Assignment:
Pull every line with "format" from the material.

Data shown:
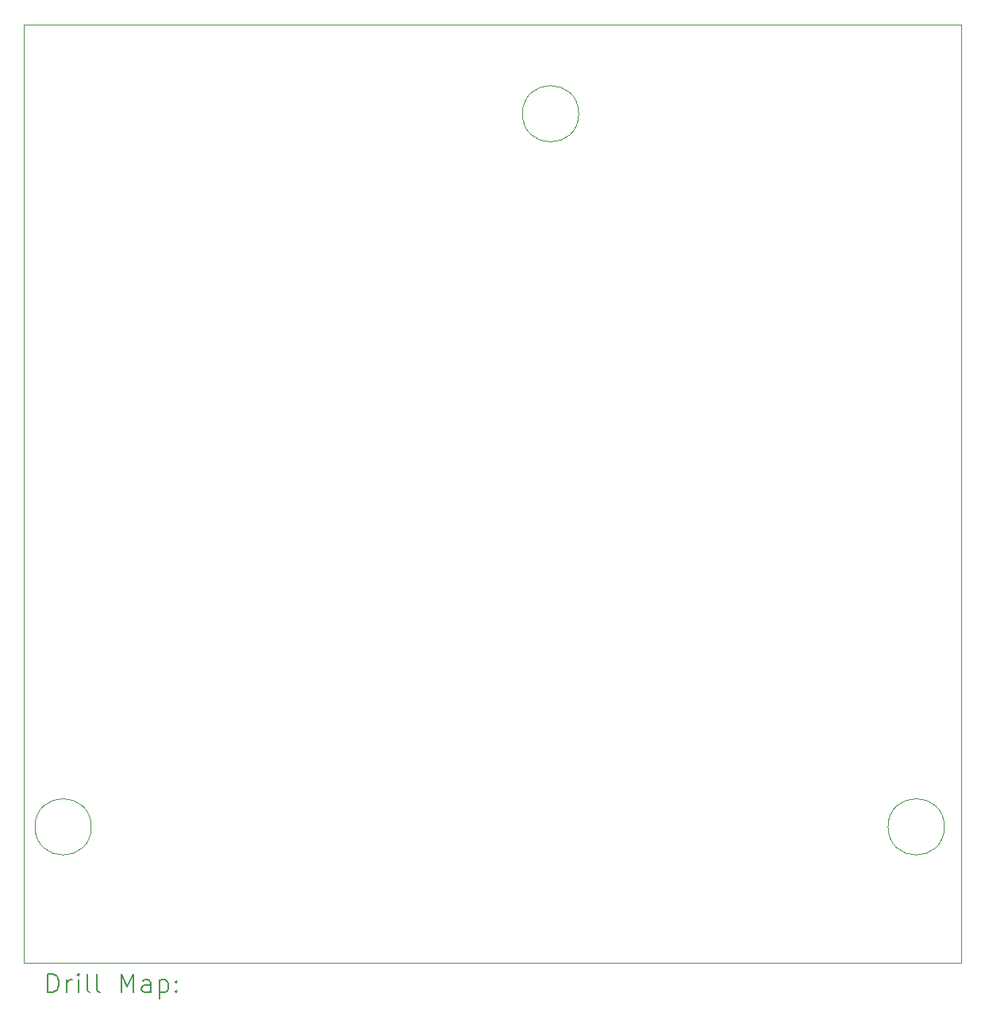
<source format=gbr>
%TF.GenerationSoftware,KiCad,Pcbnew,7.0.9-7.0.9~ubuntu22.04.1*%
%TF.CreationDate,2023-12-17T20:29:54+01:00*%
%TF.ProjectId,DC Load,4443204c-6f61-4642-9e6b-696361645f70,rev?*%
%TF.SameCoordinates,Original*%
%TF.FileFunction,Drillmap*%
%TF.FilePolarity,Positive*%
%FSLAX45Y45*%
G04 Gerber Fmt 4.5, Leading zero omitted, Abs format (unit mm)*
G04 Created by KiCad (PCBNEW 7.0.9-7.0.9~ubuntu22.04.1) date 2023-12-17 20:29:54*
%MOMM*%
%LPD*%
G01*
G04 APERTURE LIST*
%ADD10C,0.100000*%
%ADD11C,0.200000*%
G04 APERTURE END LIST*
D10*
X18200000Y-11600000D02*
G75*
G03*
X18200000Y-11600000I-300000J0D01*
G01*
X8382000Y-3048000D02*
X18382000Y-3048000D01*
X18382000Y-13048000D01*
X8382000Y-13048000D01*
X8382000Y-3048000D01*
X9100000Y-11600000D02*
G75*
G03*
X9100000Y-11600000I-300000J0D01*
G01*
X14300000Y-4000000D02*
G75*
G03*
X14300000Y-4000000I-300000J0D01*
G01*
D11*
X8637777Y-13364484D02*
X8637777Y-13164484D01*
X8637777Y-13164484D02*
X8685396Y-13164484D01*
X8685396Y-13164484D02*
X8713967Y-13174008D01*
X8713967Y-13174008D02*
X8733015Y-13193055D01*
X8733015Y-13193055D02*
X8742539Y-13212103D01*
X8742539Y-13212103D02*
X8752063Y-13250198D01*
X8752063Y-13250198D02*
X8752063Y-13278769D01*
X8752063Y-13278769D02*
X8742539Y-13316865D01*
X8742539Y-13316865D02*
X8733015Y-13335912D01*
X8733015Y-13335912D02*
X8713967Y-13354960D01*
X8713967Y-13354960D02*
X8685396Y-13364484D01*
X8685396Y-13364484D02*
X8637777Y-13364484D01*
X8837777Y-13364484D02*
X8837777Y-13231150D01*
X8837777Y-13269246D02*
X8847301Y-13250198D01*
X8847301Y-13250198D02*
X8856824Y-13240674D01*
X8856824Y-13240674D02*
X8875872Y-13231150D01*
X8875872Y-13231150D02*
X8894920Y-13231150D01*
X8961586Y-13364484D02*
X8961586Y-13231150D01*
X8961586Y-13164484D02*
X8952063Y-13174008D01*
X8952063Y-13174008D02*
X8961586Y-13183531D01*
X8961586Y-13183531D02*
X8971110Y-13174008D01*
X8971110Y-13174008D02*
X8961586Y-13164484D01*
X8961586Y-13164484D02*
X8961586Y-13183531D01*
X9085396Y-13364484D02*
X9066348Y-13354960D01*
X9066348Y-13354960D02*
X9056824Y-13335912D01*
X9056824Y-13335912D02*
X9056824Y-13164484D01*
X9190158Y-13364484D02*
X9171110Y-13354960D01*
X9171110Y-13354960D02*
X9161586Y-13335912D01*
X9161586Y-13335912D02*
X9161586Y-13164484D01*
X9418729Y-13364484D02*
X9418729Y-13164484D01*
X9418729Y-13164484D02*
X9485396Y-13307341D01*
X9485396Y-13307341D02*
X9552063Y-13164484D01*
X9552063Y-13164484D02*
X9552063Y-13364484D01*
X9733015Y-13364484D02*
X9733015Y-13259722D01*
X9733015Y-13259722D02*
X9723491Y-13240674D01*
X9723491Y-13240674D02*
X9704444Y-13231150D01*
X9704444Y-13231150D02*
X9666348Y-13231150D01*
X9666348Y-13231150D02*
X9647301Y-13240674D01*
X9733015Y-13354960D02*
X9713967Y-13364484D01*
X9713967Y-13364484D02*
X9666348Y-13364484D01*
X9666348Y-13364484D02*
X9647301Y-13354960D01*
X9647301Y-13354960D02*
X9637777Y-13335912D01*
X9637777Y-13335912D02*
X9637777Y-13316865D01*
X9637777Y-13316865D02*
X9647301Y-13297817D01*
X9647301Y-13297817D02*
X9666348Y-13288293D01*
X9666348Y-13288293D02*
X9713967Y-13288293D01*
X9713967Y-13288293D02*
X9733015Y-13278769D01*
X9828253Y-13231150D02*
X9828253Y-13431150D01*
X9828253Y-13240674D02*
X9847301Y-13231150D01*
X9847301Y-13231150D02*
X9885396Y-13231150D01*
X9885396Y-13231150D02*
X9904444Y-13240674D01*
X9904444Y-13240674D02*
X9913967Y-13250198D01*
X9913967Y-13250198D02*
X9923491Y-13269246D01*
X9923491Y-13269246D02*
X9923491Y-13326388D01*
X9923491Y-13326388D02*
X9913967Y-13345436D01*
X9913967Y-13345436D02*
X9904444Y-13354960D01*
X9904444Y-13354960D02*
X9885396Y-13364484D01*
X9885396Y-13364484D02*
X9847301Y-13364484D01*
X9847301Y-13364484D02*
X9828253Y-13354960D01*
X10009205Y-13345436D02*
X10018729Y-13354960D01*
X10018729Y-13354960D02*
X10009205Y-13364484D01*
X10009205Y-13364484D02*
X9999682Y-13354960D01*
X9999682Y-13354960D02*
X10009205Y-13345436D01*
X10009205Y-13345436D02*
X10009205Y-13364484D01*
X10009205Y-13240674D02*
X10018729Y-13250198D01*
X10018729Y-13250198D02*
X10009205Y-13259722D01*
X10009205Y-13259722D02*
X9999682Y-13250198D01*
X9999682Y-13250198D02*
X10009205Y-13240674D01*
X10009205Y-13240674D02*
X10009205Y-13259722D01*
M02*

</source>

Response below:
<source format=gbr>
G04 Gerber Fmt 4.5, Leading zero omitted, Abs format (unit mm)*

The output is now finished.